● **EXERCISE OBJECTIVE**:
Reproduce the items below verbatim, from the first line through the line containing "common name: Beggarticks", including both.

Collection entries:

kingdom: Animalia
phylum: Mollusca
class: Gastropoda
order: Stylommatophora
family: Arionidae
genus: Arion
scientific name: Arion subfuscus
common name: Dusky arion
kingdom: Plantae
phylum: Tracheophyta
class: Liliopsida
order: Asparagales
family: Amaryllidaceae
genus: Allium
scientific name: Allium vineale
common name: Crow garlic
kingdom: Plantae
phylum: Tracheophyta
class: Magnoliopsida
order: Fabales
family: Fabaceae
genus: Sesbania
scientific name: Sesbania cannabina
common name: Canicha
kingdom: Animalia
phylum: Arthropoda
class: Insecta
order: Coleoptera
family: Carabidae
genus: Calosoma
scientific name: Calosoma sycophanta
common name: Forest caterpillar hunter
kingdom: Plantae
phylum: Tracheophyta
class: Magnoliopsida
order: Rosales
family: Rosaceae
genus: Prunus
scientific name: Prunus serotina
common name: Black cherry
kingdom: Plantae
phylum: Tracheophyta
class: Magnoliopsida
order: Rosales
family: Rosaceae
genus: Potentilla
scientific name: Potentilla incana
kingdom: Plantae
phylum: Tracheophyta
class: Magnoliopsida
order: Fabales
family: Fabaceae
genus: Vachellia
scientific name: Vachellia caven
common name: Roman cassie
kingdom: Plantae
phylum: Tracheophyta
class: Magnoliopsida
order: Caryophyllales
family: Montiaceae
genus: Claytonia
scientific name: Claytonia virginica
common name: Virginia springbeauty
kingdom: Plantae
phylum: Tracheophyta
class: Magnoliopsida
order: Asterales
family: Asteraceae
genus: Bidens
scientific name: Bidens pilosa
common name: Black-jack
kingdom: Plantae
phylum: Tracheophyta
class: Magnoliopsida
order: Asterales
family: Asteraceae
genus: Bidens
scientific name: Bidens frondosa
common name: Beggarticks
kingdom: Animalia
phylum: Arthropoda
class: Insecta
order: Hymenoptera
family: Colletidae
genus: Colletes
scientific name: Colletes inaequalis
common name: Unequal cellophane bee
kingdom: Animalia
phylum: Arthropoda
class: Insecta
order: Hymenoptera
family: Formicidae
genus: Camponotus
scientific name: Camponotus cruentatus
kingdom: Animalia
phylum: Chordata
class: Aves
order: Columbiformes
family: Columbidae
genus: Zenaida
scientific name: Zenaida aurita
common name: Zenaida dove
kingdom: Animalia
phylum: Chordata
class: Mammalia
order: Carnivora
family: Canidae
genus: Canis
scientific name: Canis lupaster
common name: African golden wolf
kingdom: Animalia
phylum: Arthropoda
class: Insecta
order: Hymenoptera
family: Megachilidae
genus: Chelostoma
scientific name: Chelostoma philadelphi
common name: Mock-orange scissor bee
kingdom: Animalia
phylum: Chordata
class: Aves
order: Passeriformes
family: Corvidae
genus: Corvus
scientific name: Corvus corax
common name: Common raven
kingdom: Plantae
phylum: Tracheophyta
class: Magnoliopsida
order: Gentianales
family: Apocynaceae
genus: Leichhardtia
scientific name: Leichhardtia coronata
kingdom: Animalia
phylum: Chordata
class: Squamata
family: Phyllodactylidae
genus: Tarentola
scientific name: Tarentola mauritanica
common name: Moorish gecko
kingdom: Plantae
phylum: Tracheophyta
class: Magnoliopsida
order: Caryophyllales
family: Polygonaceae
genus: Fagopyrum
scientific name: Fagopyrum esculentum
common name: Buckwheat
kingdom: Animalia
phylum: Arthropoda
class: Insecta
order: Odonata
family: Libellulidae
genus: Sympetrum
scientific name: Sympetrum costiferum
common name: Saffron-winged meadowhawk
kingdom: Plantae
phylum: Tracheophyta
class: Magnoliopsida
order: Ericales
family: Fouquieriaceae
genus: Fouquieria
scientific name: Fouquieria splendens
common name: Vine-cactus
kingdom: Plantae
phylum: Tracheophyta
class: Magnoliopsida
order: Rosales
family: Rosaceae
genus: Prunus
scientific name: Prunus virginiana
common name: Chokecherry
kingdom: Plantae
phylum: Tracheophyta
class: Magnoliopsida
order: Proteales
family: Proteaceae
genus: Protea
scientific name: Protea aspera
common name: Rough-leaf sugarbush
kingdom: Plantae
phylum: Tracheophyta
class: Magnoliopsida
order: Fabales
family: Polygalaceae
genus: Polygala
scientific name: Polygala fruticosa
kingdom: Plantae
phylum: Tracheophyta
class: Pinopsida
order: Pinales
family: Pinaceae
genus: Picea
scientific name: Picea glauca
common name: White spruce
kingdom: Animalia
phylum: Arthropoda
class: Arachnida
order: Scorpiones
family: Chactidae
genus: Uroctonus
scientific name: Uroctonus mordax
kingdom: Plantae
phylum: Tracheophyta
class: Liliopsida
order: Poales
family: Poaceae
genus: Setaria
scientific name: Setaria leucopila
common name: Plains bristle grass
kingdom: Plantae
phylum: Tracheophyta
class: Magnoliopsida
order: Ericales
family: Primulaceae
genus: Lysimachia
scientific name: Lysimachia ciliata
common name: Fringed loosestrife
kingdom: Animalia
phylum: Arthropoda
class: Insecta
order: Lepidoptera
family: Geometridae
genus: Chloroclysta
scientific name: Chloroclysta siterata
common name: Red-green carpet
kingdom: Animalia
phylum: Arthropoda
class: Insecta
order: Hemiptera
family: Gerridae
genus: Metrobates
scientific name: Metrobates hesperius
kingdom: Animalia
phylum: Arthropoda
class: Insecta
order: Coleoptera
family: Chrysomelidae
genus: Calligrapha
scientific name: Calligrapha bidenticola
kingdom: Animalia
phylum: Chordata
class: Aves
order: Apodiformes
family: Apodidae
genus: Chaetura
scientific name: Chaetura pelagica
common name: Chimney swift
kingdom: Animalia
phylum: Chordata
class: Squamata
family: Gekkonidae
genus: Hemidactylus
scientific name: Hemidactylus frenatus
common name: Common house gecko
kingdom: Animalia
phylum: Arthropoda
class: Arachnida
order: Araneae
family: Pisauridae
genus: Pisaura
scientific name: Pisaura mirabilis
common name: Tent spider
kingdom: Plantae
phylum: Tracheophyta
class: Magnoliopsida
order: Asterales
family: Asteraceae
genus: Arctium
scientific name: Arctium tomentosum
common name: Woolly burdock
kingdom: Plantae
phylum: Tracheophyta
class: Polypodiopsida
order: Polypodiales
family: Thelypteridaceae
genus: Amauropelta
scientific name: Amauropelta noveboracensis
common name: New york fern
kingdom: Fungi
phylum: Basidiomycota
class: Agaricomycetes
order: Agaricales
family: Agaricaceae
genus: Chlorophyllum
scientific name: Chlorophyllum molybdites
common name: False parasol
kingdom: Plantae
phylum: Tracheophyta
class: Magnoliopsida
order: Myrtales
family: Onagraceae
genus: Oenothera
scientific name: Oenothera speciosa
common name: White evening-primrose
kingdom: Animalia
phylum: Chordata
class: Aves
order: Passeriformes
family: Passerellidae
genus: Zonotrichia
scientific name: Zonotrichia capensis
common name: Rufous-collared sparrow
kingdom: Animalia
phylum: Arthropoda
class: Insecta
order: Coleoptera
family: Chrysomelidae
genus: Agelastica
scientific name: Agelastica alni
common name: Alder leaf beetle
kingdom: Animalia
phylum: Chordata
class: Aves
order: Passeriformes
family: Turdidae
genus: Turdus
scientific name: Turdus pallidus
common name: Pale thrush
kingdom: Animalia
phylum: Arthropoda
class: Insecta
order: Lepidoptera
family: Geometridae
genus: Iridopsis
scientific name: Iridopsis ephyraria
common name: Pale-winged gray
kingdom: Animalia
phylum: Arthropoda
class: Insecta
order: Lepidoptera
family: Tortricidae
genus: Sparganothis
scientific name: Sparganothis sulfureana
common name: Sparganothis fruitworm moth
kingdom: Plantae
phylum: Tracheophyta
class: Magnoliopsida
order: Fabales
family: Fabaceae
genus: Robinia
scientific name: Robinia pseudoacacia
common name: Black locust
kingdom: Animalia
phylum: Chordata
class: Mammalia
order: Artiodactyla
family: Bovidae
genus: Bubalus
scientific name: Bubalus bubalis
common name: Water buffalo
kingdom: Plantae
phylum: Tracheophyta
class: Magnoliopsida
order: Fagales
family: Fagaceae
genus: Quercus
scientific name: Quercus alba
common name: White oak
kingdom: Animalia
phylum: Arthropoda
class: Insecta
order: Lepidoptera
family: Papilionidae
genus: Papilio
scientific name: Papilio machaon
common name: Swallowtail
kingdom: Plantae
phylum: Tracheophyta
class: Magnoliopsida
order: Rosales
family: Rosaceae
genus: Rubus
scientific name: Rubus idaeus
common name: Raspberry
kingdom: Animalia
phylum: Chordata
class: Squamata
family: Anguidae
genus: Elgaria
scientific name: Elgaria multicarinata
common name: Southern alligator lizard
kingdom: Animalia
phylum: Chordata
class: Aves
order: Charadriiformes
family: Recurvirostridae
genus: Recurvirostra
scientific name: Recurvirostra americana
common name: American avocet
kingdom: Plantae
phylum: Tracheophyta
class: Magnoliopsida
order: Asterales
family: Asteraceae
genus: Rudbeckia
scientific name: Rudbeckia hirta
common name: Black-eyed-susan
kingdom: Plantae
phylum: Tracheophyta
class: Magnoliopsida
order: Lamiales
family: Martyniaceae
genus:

● **EXERCISE SOLUTION**:
kingdom: Animalia
phylum: Mollusca
class: Gastropoda
order: Stylommatophora
family: Arionidae
genus: Arion
scientific name: Arion subfuscus
common name: Dusky arion
kingdom: Plantae
phylum: Tracheophyta
class: Liliopsida
order: Asparagales
family: Amaryllidaceae
genus: Allium
scientific name: Allium vineale
common name: Crow garlic
kingdom: Plantae
phylum: Tracheophyta
class: Magnoliopsida
order: Fabales
family: Fabaceae
genus: Sesbania
scientific name: Sesbania cannabina
common name: Canicha
kingdom: Animalia
phylum: Arthropoda
class: Insecta
order: Coleoptera
family: Carabidae
genus: Calosoma
scientific name: Calosoma sycophanta
common name: Forest caterpillar hunter
kingdom: Plantae
phylum: Tracheophyta
class: Magnoliopsida
order: Rosales
family: Rosaceae
genus: Prunus
scientific name: Prunus serotina
common name: Black cherry
kingdom: Plantae
phylum: Tracheophyta
class: Magnoliopsida
order: Rosales
family: Rosaceae
genus: Potentilla
scientific name: Potentilla incana
kingdom: Plantae
phylum: Tracheophyta
class: Magnoliopsida
order: Fabales
family: Fabaceae
genus: Vachellia
scientific name: Vachellia caven
common name: Roman cassie
kingdom: Plantae
phylum: Tracheophyta
class: Magnoliopsida
order: Caryophyllales
family: Montiaceae
genus: Claytonia
scientific name: Claytonia virginica
common name: Virginia springbeauty
kingdom: Plantae
phylum: Tracheophyta
class: Magnoliopsida
order: Asterales
family: Asteraceae
genus: Bidens
scientific name: Bidens pilosa
common name: Black-jack
kingdom: Plantae
phylum: Tracheophyta
class: Magnoliopsida
order: Asterales
family: Asteraceae
genus: Bidens
scientific name: Bidens frondosa
common name: Beggarticks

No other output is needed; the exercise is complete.